I feel really guilty for not having been able to update this journal more often than I should. From the time I read Module 3, I had been busy listening to the girls defend their Investigatory Projects during the 3rd week of January. After this, I checked quarterly exams and encoded grades to prepare the Report Cards. I was busy talking to parents whose children were having difficulty in my subject. I had to review my lessons because we are taking up Physics this Fourth Quarter and I am quite rusty in the subject. On top of this, a group of us teachers were invited to dance during the Seniors’ Legacy Concert. This meant staying up after school to practice with my fellow teachers. The week-long Arts and Academic Week was held on the 3rd week of February with the Science Congress as one of its highlights. It was a whirlwind of activities until all I had left was one last week to teach speed, velocity and acceleration to the girls.

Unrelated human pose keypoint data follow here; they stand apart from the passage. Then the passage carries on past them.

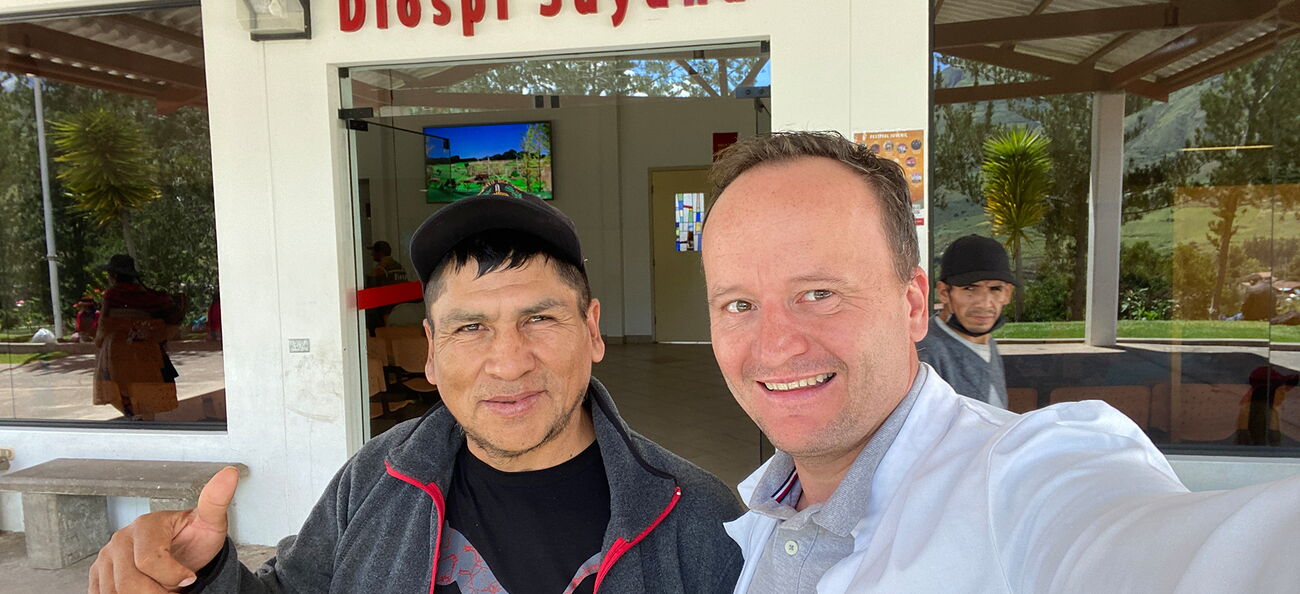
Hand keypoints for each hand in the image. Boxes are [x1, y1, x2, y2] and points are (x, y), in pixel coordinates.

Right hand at [88, 466, 239, 592]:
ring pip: (117, 593)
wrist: (183, 554)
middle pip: (130, 583)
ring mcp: (106, 558)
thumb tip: (228, 475)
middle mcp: (120, 539)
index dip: (173, 575)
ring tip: (162, 587)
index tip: (190, 577)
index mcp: (145, 525)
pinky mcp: (98, 574)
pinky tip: (145, 589)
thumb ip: (217, 502)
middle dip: (158, 592)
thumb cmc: (195, 540)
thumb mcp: (211, 523)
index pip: (149, 561)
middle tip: (175, 588)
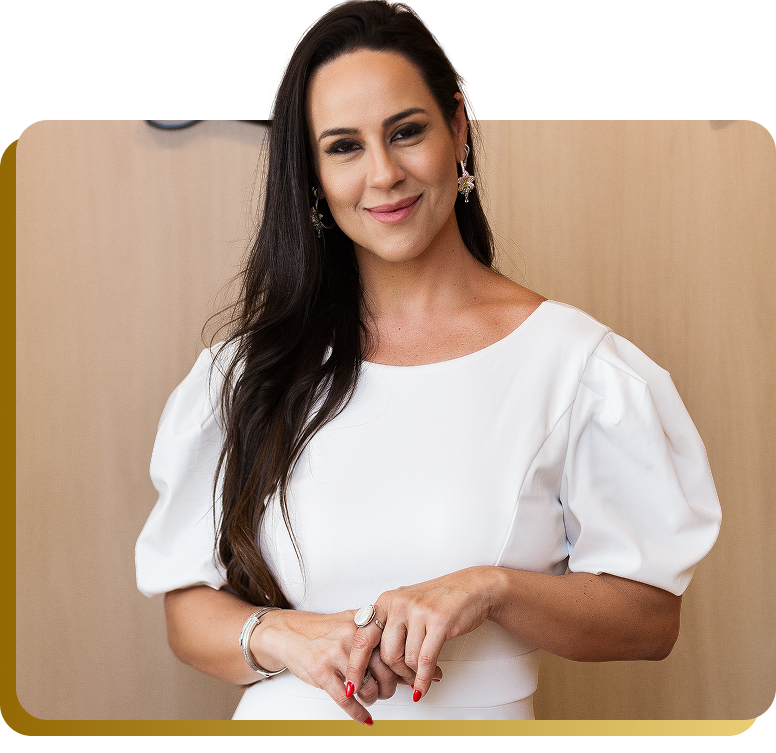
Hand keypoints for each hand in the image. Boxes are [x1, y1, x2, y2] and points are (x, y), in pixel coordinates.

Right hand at [257, 608, 402, 723]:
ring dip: (373, 699)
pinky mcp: (322, 672)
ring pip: (368, 688)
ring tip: (370, 698)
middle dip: (389, 687)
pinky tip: (364, 717)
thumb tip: (403, 654)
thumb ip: (374, 633)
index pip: (393, 648)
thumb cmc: (321, 630)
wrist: (289, 632)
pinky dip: (358, 713)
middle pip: (385, 671)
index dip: (403, 667)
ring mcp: (336, 655)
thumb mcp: (350, 622)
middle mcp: (351, 638)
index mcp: (362, 624)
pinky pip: (346, 700)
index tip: (411, 676)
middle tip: (387, 690)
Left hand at [345, 567, 495, 706]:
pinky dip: (424, 679)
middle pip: (385, 654)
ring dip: (414, 674)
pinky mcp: (438, 622)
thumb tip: (373, 663)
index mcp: (386, 601)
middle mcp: (398, 603)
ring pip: (407, 660)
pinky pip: (426, 661)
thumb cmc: (439, 600)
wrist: (471, 588)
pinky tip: (424, 686)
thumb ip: (389, 628)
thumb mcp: (406, 606)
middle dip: (395, 674)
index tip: (351, 686)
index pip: (362, 637)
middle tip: (403, 682)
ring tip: (421, 675)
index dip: (355, 665)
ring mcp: (418, 612)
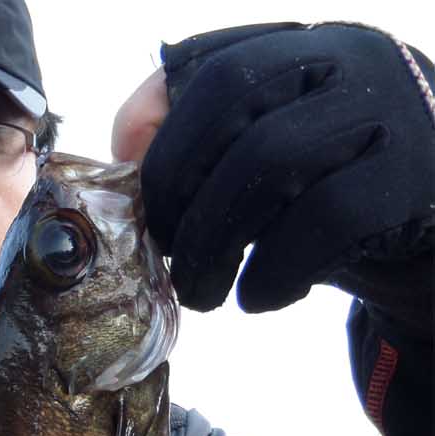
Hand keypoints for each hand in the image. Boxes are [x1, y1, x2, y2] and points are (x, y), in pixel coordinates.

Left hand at [111, 21, 434, 314]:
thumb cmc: (343, 200)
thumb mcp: (274, 170)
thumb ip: (209, 149)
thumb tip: (121, 149)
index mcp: (306, 46)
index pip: (211, 63)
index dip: (159, 133)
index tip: (141, 200)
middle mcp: (348, 58)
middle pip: (229, 96)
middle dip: (178, 185)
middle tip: (170, 255)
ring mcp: (386, 110)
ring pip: (271, 155)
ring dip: (215, 239)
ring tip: (201, 292)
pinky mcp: (409, 176)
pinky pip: (322, 219)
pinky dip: (274, 270)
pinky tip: (260, 295)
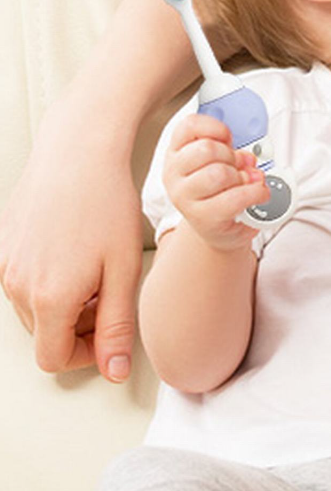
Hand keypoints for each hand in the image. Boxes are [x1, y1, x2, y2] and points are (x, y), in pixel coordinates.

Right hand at [0, 101, 142, 381]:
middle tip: (110, 294)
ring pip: (33, 310)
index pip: (54, 359)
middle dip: (77, 328)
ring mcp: (6, 265)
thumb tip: (114, 372)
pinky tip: (78, 251)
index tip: (111, 331)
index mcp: (49, 298)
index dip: (86, 355)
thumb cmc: (108, 206)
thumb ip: (117, 326)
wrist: (79, 153)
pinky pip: (24, 282)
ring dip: (64, 305)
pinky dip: (50, 282)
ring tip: (97, 270)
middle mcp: (18, 287)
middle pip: (43, 335)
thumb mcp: (124, 269)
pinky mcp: (5, 246)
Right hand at [163, 113, 269, 251]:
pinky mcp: (202, 217)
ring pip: (219, 173)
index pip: (189, 126)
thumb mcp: (219, 161)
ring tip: (245, 181)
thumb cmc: (216, 189)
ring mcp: (184, 197)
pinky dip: (255, 193)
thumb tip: (248, 159)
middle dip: (232, 155)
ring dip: (241, 176)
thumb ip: (232, 151)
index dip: (215, 127)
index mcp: (176, 152)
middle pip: (207, 149)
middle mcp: (173, 173)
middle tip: (239, 165)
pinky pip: (235, 198)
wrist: (214, 226)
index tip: (228, 137)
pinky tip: (259, 193)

I have to say, it was a really busy quarter. But I know all of the above do not excuse me for my lack of journal entries. I swear, all of the entries are floating in my head and frankly, I even questioned the results of my time management self-test early in the term. So it is really quite hard for me to talk about what kind of behavior distance learners like me should acquire. Sure, the activities were already plotted in the school calendar. But I know that I could have done better in planning my activities and not spread myself too thin. Bottom line is, constant vigilance in turning in homework is a MUST for us distance learners.